Print the data below exactly, but only the lines from the one containing "MICHAEL CROWE, A" down to the one containing "PETRIT HALILAJ, Poisoned", inclusive.

Input:

=== Section Start ===

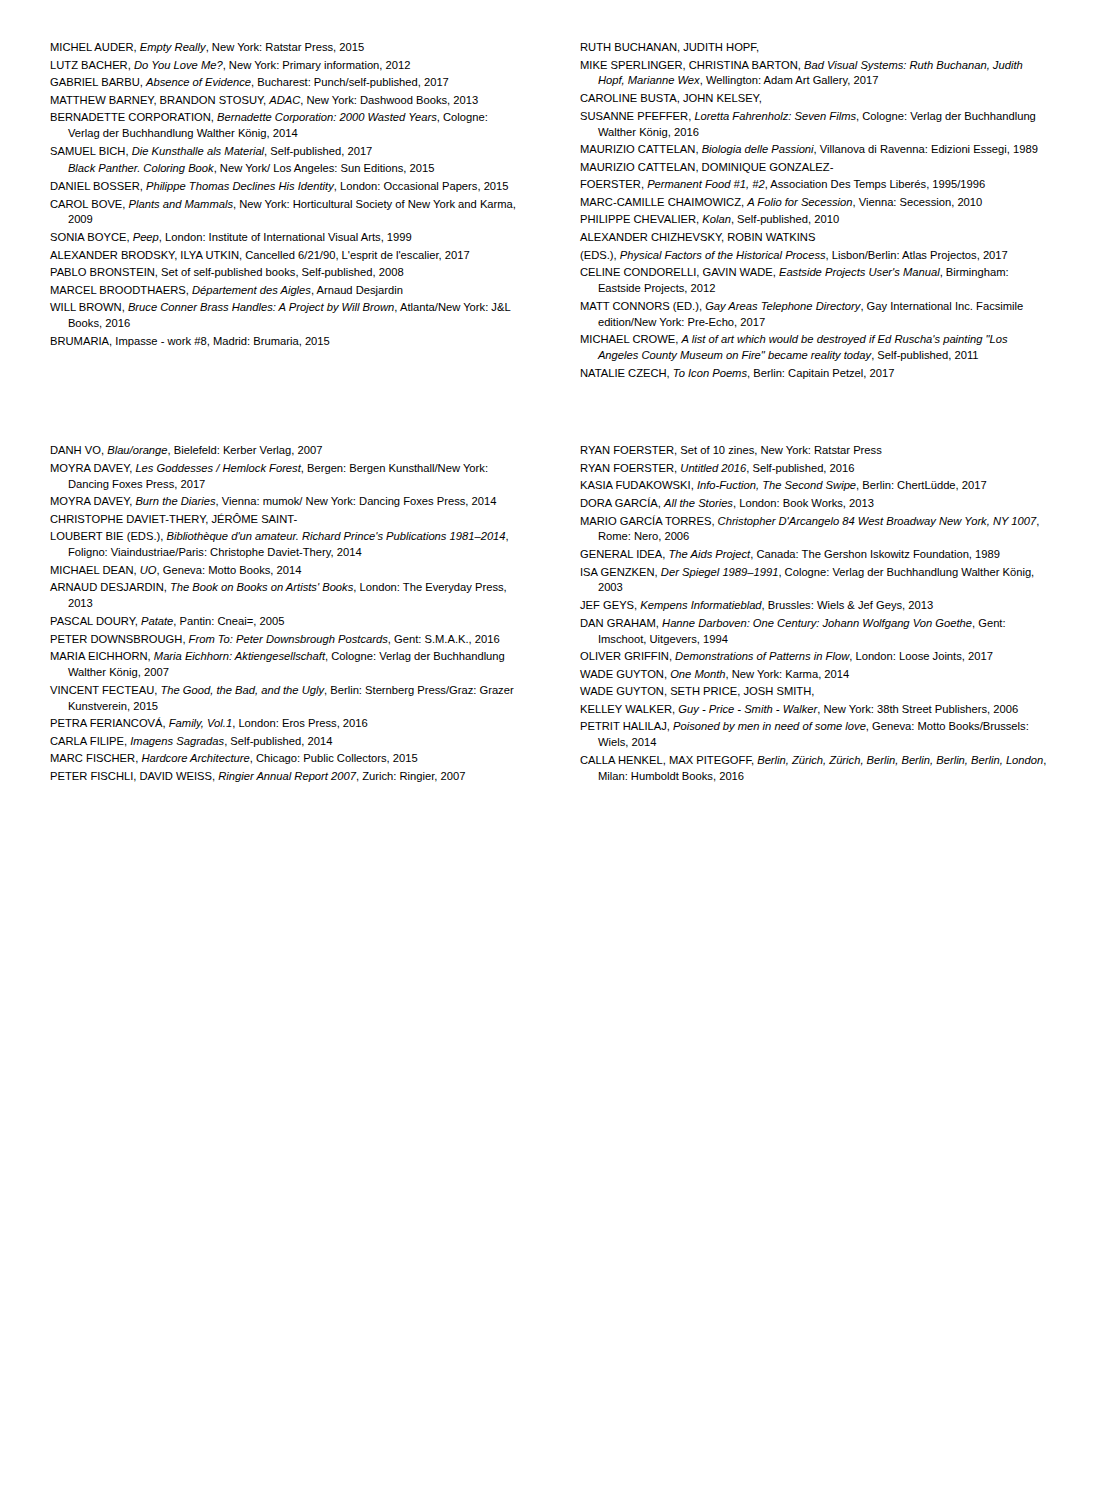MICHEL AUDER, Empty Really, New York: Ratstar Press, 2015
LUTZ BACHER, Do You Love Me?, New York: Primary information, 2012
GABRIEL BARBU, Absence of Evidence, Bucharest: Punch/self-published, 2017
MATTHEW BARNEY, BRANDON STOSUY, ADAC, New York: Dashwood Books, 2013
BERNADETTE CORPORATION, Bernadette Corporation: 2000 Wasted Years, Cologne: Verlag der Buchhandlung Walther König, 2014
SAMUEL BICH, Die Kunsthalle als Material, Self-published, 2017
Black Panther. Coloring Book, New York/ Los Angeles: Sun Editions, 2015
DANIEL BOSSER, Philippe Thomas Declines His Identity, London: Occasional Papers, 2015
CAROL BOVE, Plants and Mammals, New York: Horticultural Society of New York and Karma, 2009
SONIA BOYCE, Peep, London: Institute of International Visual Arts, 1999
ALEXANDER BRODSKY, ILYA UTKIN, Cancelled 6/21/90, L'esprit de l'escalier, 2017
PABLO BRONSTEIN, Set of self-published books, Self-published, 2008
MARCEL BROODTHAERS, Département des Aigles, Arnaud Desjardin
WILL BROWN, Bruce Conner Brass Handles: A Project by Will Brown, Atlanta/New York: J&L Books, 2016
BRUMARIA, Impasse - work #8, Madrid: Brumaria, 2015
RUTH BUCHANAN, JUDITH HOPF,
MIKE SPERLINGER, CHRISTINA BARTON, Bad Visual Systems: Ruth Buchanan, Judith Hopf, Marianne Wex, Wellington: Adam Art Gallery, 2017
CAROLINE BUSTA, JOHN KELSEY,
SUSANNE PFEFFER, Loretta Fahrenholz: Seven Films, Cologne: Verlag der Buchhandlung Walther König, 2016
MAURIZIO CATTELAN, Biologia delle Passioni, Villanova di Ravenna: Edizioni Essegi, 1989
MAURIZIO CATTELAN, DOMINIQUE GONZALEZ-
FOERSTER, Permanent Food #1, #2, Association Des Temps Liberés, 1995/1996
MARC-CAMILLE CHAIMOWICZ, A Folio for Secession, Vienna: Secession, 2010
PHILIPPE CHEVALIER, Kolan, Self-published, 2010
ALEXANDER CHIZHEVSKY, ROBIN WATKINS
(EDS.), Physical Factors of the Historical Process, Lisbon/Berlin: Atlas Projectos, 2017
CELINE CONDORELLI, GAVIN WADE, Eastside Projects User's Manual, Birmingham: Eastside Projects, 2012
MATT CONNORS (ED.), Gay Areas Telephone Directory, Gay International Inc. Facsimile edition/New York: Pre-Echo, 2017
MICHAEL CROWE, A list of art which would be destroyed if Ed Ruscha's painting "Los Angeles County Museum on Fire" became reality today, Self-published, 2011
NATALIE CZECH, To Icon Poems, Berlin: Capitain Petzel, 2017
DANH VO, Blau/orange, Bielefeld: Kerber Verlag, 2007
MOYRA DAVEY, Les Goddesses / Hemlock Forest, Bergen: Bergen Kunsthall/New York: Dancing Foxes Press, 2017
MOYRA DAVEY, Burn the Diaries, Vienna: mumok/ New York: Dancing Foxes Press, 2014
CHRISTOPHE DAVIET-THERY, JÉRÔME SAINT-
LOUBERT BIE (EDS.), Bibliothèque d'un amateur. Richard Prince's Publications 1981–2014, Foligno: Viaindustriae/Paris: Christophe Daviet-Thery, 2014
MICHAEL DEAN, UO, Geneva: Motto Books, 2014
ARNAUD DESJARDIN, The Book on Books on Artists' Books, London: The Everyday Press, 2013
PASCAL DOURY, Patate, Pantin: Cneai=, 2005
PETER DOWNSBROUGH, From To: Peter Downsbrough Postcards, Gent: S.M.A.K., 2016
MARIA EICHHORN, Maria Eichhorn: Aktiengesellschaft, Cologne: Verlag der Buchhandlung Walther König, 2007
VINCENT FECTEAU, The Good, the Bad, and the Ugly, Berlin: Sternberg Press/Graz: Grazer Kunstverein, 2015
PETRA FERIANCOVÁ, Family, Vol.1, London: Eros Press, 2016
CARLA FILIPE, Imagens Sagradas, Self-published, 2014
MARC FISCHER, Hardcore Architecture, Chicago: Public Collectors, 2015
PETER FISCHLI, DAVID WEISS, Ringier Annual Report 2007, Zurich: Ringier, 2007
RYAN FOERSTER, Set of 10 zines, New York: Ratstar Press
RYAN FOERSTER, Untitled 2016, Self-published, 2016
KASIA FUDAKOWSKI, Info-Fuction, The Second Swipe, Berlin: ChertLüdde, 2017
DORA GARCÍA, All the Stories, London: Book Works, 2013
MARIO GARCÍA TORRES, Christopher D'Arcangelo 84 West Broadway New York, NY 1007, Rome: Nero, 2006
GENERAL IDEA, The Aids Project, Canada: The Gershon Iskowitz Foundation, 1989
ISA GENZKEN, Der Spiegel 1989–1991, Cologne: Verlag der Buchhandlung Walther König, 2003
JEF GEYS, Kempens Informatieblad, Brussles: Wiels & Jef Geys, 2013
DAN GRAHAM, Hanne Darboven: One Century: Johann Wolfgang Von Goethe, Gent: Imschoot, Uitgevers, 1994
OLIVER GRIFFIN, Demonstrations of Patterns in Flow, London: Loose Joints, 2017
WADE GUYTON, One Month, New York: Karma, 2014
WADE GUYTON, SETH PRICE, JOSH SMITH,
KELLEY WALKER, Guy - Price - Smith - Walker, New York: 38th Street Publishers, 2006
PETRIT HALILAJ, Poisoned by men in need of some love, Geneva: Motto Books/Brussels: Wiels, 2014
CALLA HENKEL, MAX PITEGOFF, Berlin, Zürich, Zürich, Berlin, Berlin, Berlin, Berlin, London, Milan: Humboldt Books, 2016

=== Section End ===
=== Section Start ===

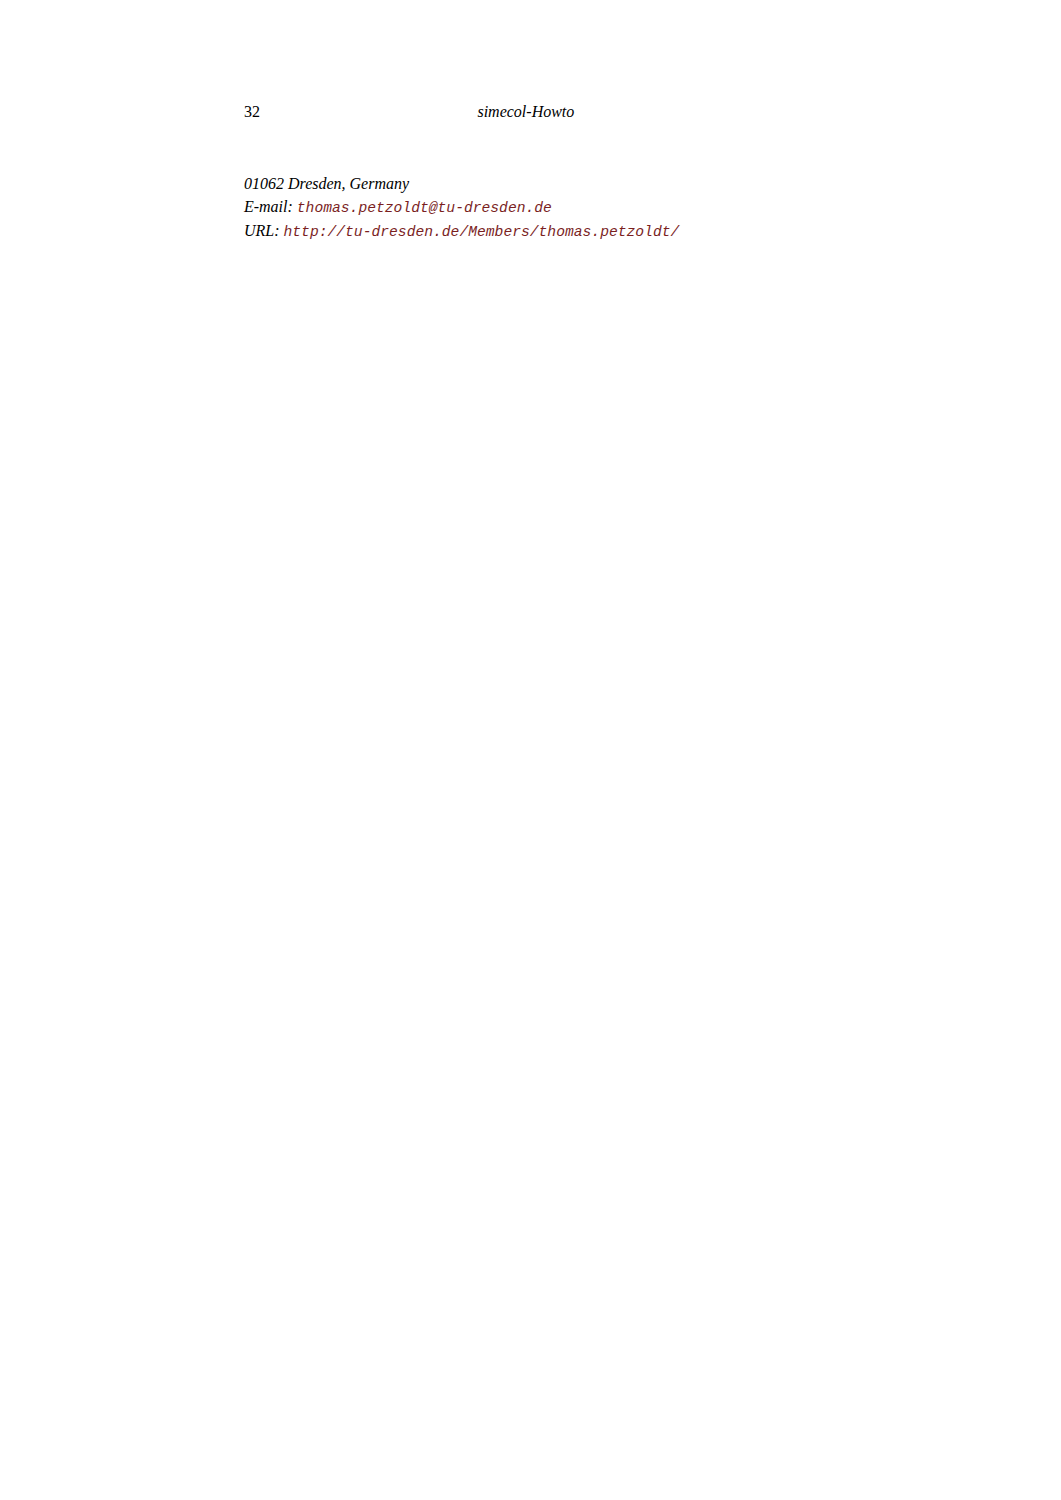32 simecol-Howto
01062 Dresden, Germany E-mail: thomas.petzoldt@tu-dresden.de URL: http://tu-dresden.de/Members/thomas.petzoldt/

=== Section End ===

Exercise answer:
MICHAEL CROWE, A list of art which would be destroyed if Ed Ruscha's painting "Los Angeles County Museum on Fire" became reality today, Self-published, 2011
NATALIE CZECH, To Icon Poems, Berlin: Capitain Petzel, 2017
DANH VO, Blau/orange, Bielefeld: Kerber Verlag, 2007
MOYRA DAVEY, Les Goddesses / Hemlock Forest, Bergen: Bergen Kunsthall/New York: Dancing Foxes Press, 2017
MOYRA DAVEY, Burn the Diaries, Vienna: mumok/ New York: Dancing Foxes Press, 2014
CHRISTOPHE DAVIET-THERY, JÉRÔME SAINT-
LOUBERT BIE (EDS.), Bibliothèque d'un amateur. Richard Prince's Publications 1981–2014, Foligno: Viaindustriae/Paris: Christophe Daviet-Thery, 2014
MICHAEL DEAN, UO, Geneva: Motto Books, 2014
ARNAUD DESJARDIN, The Book on Books on Artists' Books, London: The Everyday Press, 2013
PASCAL DOURY, Patate, Pantin: Cneai=, 2005
PETER DOWNSBROUGH, From To: Peter Downsbrough Postcards, Gent: S.M.A.K., 2016
MARIA EICHHORN, Maria Eichhorn: Aktiengesellschaft, Cologne: Verlag der Buchhandlung Walther König, 2007
VINCENT FECTEAU, The Good, the Bad, and the Ugly, Berlin: Sternberg Press/Graz: Grazer Kunstverein, 2015
PETRA FERIANCOVÁ, Family, Vol.1, London: Eros Press, 2016
CARLA FILIPE, Imagens Sagradas, Self-published, 2014
MARC FISCHER, Hardcore Architecture, Chicago: Public Collectors, 2015
PETER FISCHLI, DAVID WEISS, Ringier Annual Report 2007, Zurich: Ringier, 2007
RYAN FOERSTER, Set of 10 zines, New York: Ratstar Press
RYAN FOERSTER, Untitled 2016, Self-published, 2016
KASIA FUDAKOWSKI, Info-Fuction, The Second Swipe, Berlin: ChertLüdde, 2017
DORA GARCÍA, All the Stories, London: Book Works, 2013
MARIO GARCÍA TORRES, Christopher D'Arcangelo 84 West Broadway New York, NY 1007, Rome: Nero, 2006
GENERAL IDEA, The Aids Project, Canada: The Gershon Iskowitz Foundation, 1989
ISA GENZKEN, Der Spiegel 1989–1991, Cologne: Verlag der Buchhandlung Walther König, 2003
JEF GEYS, Kempens Informatieblad, Brussles: Wiels & Jef Geys, 2013
DAN GRAHAM, Hanne Darboven: One Century: Johann Wolfgang Von Goethe, Gent: Imschoot, Uitgevers, 1994
OLIVER GRIFFIN, Demonstrations of Patterns in Flow, London: Loose Joints, 2017
WADE GUYTON, One Month, New York: Karma, 2014
WADE GUYTON, SETH PRICE, JOSH SMITH,
KELLEY WALKER, Guy - Price - Smith - Walker, New York: 38th Street Publishers, 2006
PETRIT HALILAJ, Poisoned by men in need of some love, Geneva: Motto Books/Brussels: Wiels, 2014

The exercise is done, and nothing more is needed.